Wakelin Property Advisory director Jarrod McCabe has seen buyers unable to find out how much a property sold for.
“Not being able to determine what a property sold for can influence buyers in terms of what they might be prepared to pay because they don’t know what the market has been prepared to pay for a similar property,” he said.
“Buyers use sale prices to determine whether they should be prepared to stretch a bit more, or not pay up to a certain level.”
At the top end of the property market, a withheld price is the first thing many vendors request, Jellis Craig Stonnington partner Michael Armstrong said.
“Some people have very public jobs, and I sympathise on that front with people not wanting others to know what is personal information,” he said, adding the trend was a particular Melbourne trait.
“There’s a counterbalance to say the market functions more freely when accurate information is available to everyone.”

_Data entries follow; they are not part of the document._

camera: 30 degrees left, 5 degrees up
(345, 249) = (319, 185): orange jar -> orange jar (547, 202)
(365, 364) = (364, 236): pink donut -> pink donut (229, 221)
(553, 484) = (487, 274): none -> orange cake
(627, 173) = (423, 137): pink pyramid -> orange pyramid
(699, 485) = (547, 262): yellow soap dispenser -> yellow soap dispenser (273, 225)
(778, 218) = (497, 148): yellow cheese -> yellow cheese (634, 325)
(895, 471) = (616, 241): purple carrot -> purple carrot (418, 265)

In practice, he said buyer’s advocates and valuers ask agents for withheld prices as part of their research, and in situations where a trusted relationship exists an agent may share information where they know their trust will not be abused.
He said agents are duty bound to put the most relevant comparable sales on their Statement of Information, and that can include undisclosed results.
Real Estate Institute of Victoria president Adam Docking said withheld prices are a “tiny, tiny part of the market” and often due to family reasons, a divorce or a deceased estate.
He noted that prices become public later, after settlement.
“It’s just for privacy – neighbours, ex-boyfriends, whatever, anybody who wants to know what a property sold for wants to know straight away,” he said.
“By the time it’s released through the Valuer General maybe they’ve forgotten.”
He added agents, in practice, ring another agent and ask for a withheld price if it’s useful for an appraisal, and the agent would then reply with the price and a request not to use it in their marketing.
“In metro Melbourne there’s enough sales results to be able to use for a Statement of Information, and if there’s not enough sales results the agent will use their professional judgement to set the price for the SOI without using direct comparables,” he said.
“The welfare of the people involved in the transaction, being the purchasers and the vendors, must be paramount with any decision the government takes with regard to disclosure of prices.”
Wakelin’s Mr McCabe advises buyers to focus on more than just the sale price, and to attend relevant public auctions to find out more detail.
Was there only one person bidding? Were there five bidders? But of those five, did three drop out $300,000 below where the home sold?
“Easier access to information is always going to help,” he said.
“Information is not necessarily knowledge. Just because you’ve got the sale prices, doesn’t necessarily mean you know what the market’s doing.”